Die Wirtschaftskammer-Branchenvertreter Mario Pulker (Gastronomie) und Johann Spreitzhofer (Hotellerie) forderten von der Politik eine Modernisierung des Aushilfskräftemodells und der steuerlichen Sachbezugsregeln, etwa bei Mitarbeiterwohnungen. Außerdem solle der Ausbau von Kinderbetreuungseinrichtungen vorangetrieben werden.
Die Gewerkschaftsvertreter Berend Tusch und Andreas Gollner (beide vida) kritisierten das Fehlen eines Kriterienkatalogs für gute Arbeitgeber und forderten eine bessere Vereinbarkeit von Beruf und Familie bzw. Freizeit.
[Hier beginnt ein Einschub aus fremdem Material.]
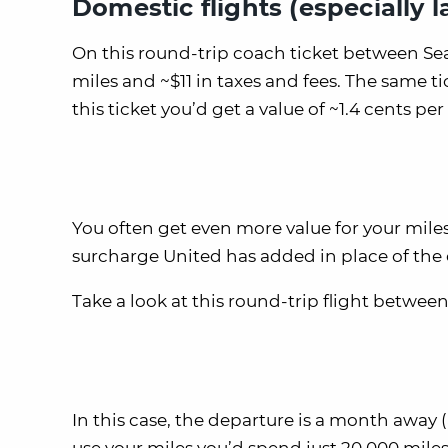
Domestic flights (especially l
On this round-trip coach ticket between Sea
miles and ~$11 in taxes and fees. The same ti
this ticket you’d get a value of ~1.4 cents per 
You often get even more value for your miles
surcharge United has added in place of the 
Take a look at this round-trip flight betwe
In this case, the departure is a month away (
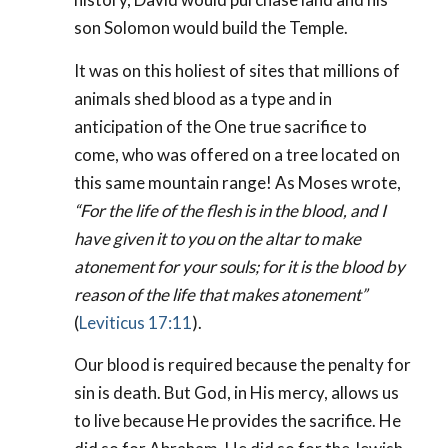
son Solomon would build the Temple.
It was on this holiest of sites that millions of
animals shed blood as a type and in
anticipation of the One true sacrifice to
come, who was offered on a tree located on
this same mountain range! As Moses wrote,
“For the life of the flesh is in the blood, and I
have given it to you on the altar to make
atonement for your souls; for it is the blood by
reason of the life that makes atonement”
(
Leviticus 17:11
).
Our blood is required because the penalty for
sin is death. But God, in His mercy, allows us
to live because He provides the sacrifice. He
Weiteren Handlungsbedarf sahen die Gewerkschafter etwa bei der Realisierung eines Sozial-, Aus- und Weiterbildungsfonds und in der Qualität der Lehrlingsausbildung.
Das AMS will Betriebe zielgerecht bei der Personalsuche unterstützten. Dem Präsidenten der Österreichischen Hoteliervereinigung, Walter Veit, zufolge werde ein Wechsel in die Branche vor allem durch Investitionen in Mitarbeiterinnen und Mitarbeiter interessant, etwa durch die Modernisierung der Unterkünfte und attraktive Freizeit- und Weiterbildungsangebote.